According to fellow contributor Harry Beck approximately half of the dividend goes offshore to the island of Gibraltar, where a trust holds the CEO's shares. And the company paid out a dividend in the fourth quarter despite negative cash flow over the last three quarters. Smells a bit fishy to me. Is Pardo just trying to squeeze every last dime out of the company before the ship finally sinks?
What will likely happen in the forthcoming months is unpredictable as far as the investigation is concerned. Yet, these are serious allegations, most of which appear from the surface to be true. We envision that LPHI will be likely be forced to change its methodology in calculating life expectancies. But there will also likely be fines, punishments, potential prison time, and maybe even restrictions on business practices handed down.
Without the ability to underestimate the life expectancy of policies sold, the company will no longer be able to make claims to investors of double digit returns. This will for certain put a huge dent in future revenues of the company. And the negative press relating to the SEC lawsuit and any potential negative consequences leaves serious doubt about the future of the business.
The company has from my calculations about $17 million in cash on the books, yet there will likely be substantial expenditures in coming months related to Life Partner's mounting legal battles.
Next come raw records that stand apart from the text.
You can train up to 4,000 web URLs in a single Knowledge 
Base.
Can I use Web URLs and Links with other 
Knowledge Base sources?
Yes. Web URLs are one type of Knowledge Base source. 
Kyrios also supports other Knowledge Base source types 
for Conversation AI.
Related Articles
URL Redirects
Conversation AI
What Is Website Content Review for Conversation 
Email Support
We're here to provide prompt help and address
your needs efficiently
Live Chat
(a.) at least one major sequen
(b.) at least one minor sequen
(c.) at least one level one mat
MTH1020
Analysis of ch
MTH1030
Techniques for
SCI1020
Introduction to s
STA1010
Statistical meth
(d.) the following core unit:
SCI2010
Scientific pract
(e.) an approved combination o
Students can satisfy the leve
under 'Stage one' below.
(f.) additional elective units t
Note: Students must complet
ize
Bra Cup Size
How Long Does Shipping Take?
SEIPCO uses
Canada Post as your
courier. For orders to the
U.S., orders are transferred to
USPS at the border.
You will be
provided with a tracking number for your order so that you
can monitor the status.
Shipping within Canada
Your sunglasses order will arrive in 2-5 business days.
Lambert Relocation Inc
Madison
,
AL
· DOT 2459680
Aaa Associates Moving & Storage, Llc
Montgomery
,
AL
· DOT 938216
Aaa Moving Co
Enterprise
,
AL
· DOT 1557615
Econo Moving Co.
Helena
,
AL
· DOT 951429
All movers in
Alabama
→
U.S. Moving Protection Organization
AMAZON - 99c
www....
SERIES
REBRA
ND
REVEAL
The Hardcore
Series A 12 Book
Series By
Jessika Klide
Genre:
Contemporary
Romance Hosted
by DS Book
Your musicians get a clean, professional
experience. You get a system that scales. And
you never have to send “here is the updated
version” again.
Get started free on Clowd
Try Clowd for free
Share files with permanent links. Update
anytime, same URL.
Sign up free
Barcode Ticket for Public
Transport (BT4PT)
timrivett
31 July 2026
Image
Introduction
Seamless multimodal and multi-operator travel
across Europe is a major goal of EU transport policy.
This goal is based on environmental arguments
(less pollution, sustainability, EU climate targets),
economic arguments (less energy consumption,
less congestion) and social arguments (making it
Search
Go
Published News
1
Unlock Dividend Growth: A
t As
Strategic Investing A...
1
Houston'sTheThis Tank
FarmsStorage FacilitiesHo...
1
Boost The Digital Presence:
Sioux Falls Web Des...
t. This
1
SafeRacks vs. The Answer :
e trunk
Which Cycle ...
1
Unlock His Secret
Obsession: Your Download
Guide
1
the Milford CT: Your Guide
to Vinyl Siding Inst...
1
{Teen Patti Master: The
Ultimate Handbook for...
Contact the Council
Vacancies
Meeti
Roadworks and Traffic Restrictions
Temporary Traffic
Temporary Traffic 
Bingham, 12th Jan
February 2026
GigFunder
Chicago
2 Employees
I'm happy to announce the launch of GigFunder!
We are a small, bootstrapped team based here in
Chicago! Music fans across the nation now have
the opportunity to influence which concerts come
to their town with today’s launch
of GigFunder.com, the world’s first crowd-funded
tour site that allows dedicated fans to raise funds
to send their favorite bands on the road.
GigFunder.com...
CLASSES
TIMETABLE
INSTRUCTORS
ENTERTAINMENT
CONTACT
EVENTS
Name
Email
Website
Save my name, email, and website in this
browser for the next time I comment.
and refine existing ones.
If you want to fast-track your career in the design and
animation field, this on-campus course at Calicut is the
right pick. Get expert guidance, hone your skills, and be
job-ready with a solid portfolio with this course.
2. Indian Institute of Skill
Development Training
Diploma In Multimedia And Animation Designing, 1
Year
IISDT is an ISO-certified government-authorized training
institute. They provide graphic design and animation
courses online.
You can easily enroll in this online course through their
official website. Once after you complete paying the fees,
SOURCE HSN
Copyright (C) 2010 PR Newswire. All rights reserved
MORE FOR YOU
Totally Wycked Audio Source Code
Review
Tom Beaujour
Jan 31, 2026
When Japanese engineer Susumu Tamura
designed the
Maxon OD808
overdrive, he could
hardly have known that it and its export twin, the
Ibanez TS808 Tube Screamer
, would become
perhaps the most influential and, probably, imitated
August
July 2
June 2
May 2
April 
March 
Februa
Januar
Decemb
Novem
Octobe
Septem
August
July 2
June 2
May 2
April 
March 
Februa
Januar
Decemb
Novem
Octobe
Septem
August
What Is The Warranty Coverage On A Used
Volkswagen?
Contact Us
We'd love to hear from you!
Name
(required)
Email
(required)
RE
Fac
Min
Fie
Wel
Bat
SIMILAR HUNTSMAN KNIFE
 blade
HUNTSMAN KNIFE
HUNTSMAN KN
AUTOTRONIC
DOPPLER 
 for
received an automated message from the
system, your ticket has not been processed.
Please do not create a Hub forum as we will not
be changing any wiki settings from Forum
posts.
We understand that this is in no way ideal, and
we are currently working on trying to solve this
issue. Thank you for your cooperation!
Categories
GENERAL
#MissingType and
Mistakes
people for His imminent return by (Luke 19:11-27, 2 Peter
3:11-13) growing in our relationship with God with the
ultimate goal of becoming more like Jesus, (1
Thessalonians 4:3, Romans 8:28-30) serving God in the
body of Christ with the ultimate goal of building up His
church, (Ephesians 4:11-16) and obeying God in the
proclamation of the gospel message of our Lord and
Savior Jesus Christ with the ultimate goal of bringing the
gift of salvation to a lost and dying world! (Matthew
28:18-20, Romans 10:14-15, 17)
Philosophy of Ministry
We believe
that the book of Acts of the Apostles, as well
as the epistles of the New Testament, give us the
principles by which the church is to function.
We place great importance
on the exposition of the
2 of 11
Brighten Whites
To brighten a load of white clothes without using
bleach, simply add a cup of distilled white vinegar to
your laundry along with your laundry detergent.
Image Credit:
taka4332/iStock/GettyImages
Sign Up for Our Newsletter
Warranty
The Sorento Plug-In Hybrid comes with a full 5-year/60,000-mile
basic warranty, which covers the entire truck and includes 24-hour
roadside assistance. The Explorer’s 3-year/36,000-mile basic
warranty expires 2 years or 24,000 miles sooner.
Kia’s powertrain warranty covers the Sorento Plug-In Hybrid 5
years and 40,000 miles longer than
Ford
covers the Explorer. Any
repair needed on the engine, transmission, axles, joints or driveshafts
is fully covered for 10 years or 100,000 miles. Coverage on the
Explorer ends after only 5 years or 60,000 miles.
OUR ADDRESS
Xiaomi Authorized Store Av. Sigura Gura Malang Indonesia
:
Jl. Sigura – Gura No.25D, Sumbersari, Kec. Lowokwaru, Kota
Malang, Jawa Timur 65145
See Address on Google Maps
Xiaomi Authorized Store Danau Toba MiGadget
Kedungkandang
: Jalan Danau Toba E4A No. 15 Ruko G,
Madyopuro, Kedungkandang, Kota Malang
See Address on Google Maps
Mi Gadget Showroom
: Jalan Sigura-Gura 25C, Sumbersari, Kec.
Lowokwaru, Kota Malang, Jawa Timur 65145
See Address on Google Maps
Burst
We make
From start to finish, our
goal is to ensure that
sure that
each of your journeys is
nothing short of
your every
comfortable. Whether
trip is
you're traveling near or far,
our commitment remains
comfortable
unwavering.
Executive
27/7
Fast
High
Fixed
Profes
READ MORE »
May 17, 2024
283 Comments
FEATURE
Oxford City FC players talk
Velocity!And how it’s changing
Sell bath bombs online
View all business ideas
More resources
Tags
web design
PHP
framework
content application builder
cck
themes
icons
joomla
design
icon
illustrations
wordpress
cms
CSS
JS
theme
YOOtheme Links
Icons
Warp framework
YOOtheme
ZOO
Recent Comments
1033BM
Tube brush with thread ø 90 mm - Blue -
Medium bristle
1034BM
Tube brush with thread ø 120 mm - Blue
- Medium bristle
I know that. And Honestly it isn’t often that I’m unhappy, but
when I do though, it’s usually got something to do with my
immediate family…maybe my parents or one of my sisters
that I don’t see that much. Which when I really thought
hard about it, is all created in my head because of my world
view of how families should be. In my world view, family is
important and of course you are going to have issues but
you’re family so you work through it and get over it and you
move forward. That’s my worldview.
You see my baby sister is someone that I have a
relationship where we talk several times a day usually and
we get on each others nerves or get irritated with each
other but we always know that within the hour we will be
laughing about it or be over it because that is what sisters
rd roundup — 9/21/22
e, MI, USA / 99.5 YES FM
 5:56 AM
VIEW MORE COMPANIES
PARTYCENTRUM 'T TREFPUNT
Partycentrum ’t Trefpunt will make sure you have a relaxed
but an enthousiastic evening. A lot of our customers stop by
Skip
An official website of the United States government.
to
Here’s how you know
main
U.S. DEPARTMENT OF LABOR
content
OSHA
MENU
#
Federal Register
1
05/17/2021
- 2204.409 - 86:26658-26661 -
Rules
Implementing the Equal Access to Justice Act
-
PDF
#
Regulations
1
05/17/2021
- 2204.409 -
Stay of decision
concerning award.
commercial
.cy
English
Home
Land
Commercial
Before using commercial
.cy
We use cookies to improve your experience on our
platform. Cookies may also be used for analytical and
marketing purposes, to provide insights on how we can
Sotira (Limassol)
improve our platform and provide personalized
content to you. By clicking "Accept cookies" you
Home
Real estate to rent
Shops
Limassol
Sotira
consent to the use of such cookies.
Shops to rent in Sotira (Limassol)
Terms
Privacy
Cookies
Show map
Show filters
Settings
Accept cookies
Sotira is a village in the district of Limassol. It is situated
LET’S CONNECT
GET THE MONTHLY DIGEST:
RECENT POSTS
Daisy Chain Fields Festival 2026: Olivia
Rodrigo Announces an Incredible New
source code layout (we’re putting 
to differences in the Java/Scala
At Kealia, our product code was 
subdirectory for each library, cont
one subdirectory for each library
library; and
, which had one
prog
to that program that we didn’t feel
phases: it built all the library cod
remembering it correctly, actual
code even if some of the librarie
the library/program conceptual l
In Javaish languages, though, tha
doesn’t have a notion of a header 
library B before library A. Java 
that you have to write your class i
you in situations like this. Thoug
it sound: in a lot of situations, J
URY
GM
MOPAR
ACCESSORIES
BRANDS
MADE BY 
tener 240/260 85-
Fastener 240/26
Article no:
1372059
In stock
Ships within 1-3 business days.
With negative cash flow and no imminent hopes of a turnaround, the cash could be burned in a few quarters.
There is $6.4 million in a life settlement trust, yet given the blurry transparency for LPHI over the past, we question what the true value might be here.
All in all, we see significant risks for Life Partners moving forward. The company's misleading and deceptive practices have led to inflated profits, revenues and margins for some time now. A pending SEC lawsuit may lead to substantial fines and penalties for the company, which in our eyes could ultimately be the end of the line for Life Partners.